Who’s Got Talent?

This week is a comment blog, one that I cannot avoid and feel compelled to add my tuppence worth.

Well, the BBC has some challenges. The uproar that has followed the release of salaries and pay levels has shown the folly of thought in so many ways. Why does it matter and where is the real problem? Firstly, because it is the license payers’ money.

On the second question, it is not the gender pay gap. Although annoying, this is the result not the cause. It is the mindsets of those who deemed it appropriate and acceptable to pay certain individuals so highly. What lies behind that? Is it fear of headlines relating to being unable to hold onto them or fear of internal politics, or a genuine belief that these are extraordinary talents?

I would ask the BBC to sit down and give real thought as to what constitutes ‘talent.’ If it is someone who cannot be replaced then the pay levels may possibly be justified. However, one would objectively ask – are they really?

There has been much written over the gender pay gap. This is a fact, if taken on the evidence comparing those at the highest levels. We do not have the evidence of those being paid ‘normal’ salaries and so the headlines are not necessarily true throughout all levels.
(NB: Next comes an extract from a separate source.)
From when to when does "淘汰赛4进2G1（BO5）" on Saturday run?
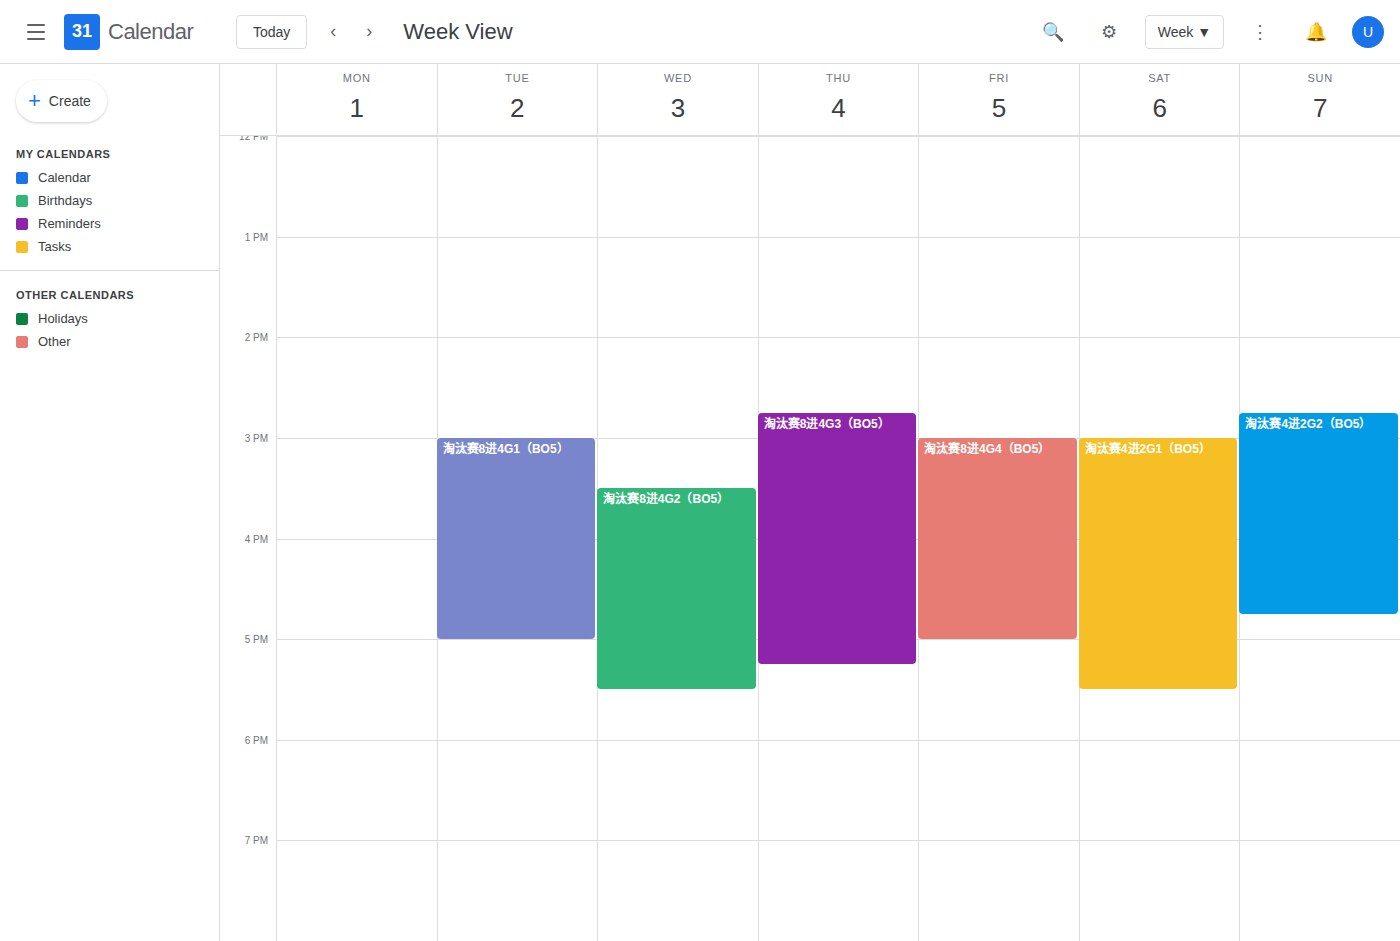
3:00 PM to 5:30 PM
We don’t know.

In this specific instance, there are two ways to bring the gender payments more in line – one way does not increase the pay for the ‘female celebrities’ but re-calibrates that being paid to the male ‘stars.’  Ideally it would be about a realistic pay level for all. Recognising and calculating the value each adds would be a start. It is the unbelievable levels of the few that should be reconsidered. Be brave, would you really miss them? Are they ‘irreplaceable,’ are they outstanding in their field?
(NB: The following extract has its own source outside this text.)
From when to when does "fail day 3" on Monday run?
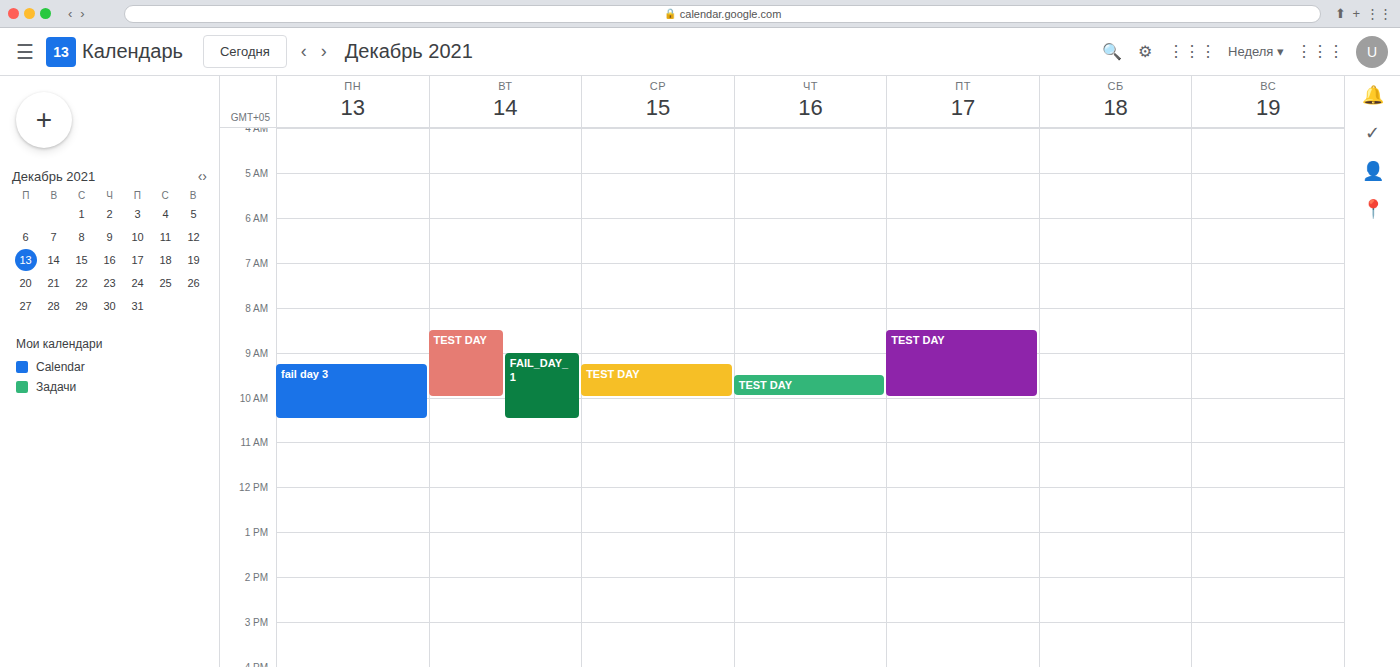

Such irresponsible pay offers, potentially based upon fear of losing, are not the restricted domain of the BBC; It happens in many industries. For example, there was and is a similar feel in investment banking and to some degree in the increasing gap between executives and staff. Contracts which allow for the reward of ‘failure’ or at least not meeting expectations are often negotiated. Is it time to stand up and just pass. There are many examples of the executive merry go round attracting individuals at ever increasing pay levels who are not the only people able to make a difference. Some may not be making the difference that the PR has portrayed. I wrote recently about the ‘Management Balance Sheet’ where net value is identified. Perhaps we could extend the use beyond managing performance into recruitment and the reward of ‘talent.’

Whilst making comment and focusing on the BBC, the lack of ‘spend’ control does not rest with pay levels – just look at the way in which weather and business news presenters travel the country. Or the overuse of past performers in athletics coverage and other sports. They often appear more important than the action.  Back to ‘talent’ then, clearly very good in their day yet less so in this role.  There are so many being paid to utter platitudes and offer much less insight than the air time would suggest their pay levels warrant.

The established practices should be reversed.

I would ask that the response from the BBC to the claims of the ‘celebrity women’ are thought through and from the other end of the telescope as noted earlier. Call the bluff of those perceived as being paid extravagantly and seek people who can be professional and deliver higher levels of skill for less.  Extend such reviews to the sheer number of people being paid at high levels to add nothing. 

The world of ‘celebrity’ should get real. When they are earning that many times more than the Prime Minister then the level of decision making complexity or the quality of delivery and skill levels being used must be significantly higher to justify the rewards.

Equality should be consistently and fairly applied for the right reasons in the right way and in the right context without bias or discrimination of any form. It is not simply about ticking equality boxes, it is about doing the right thing in every situation in ways that can be easily understood.

What are your thoughts? I’d be interested in hearing your views………

OK, back to normal in the next blog!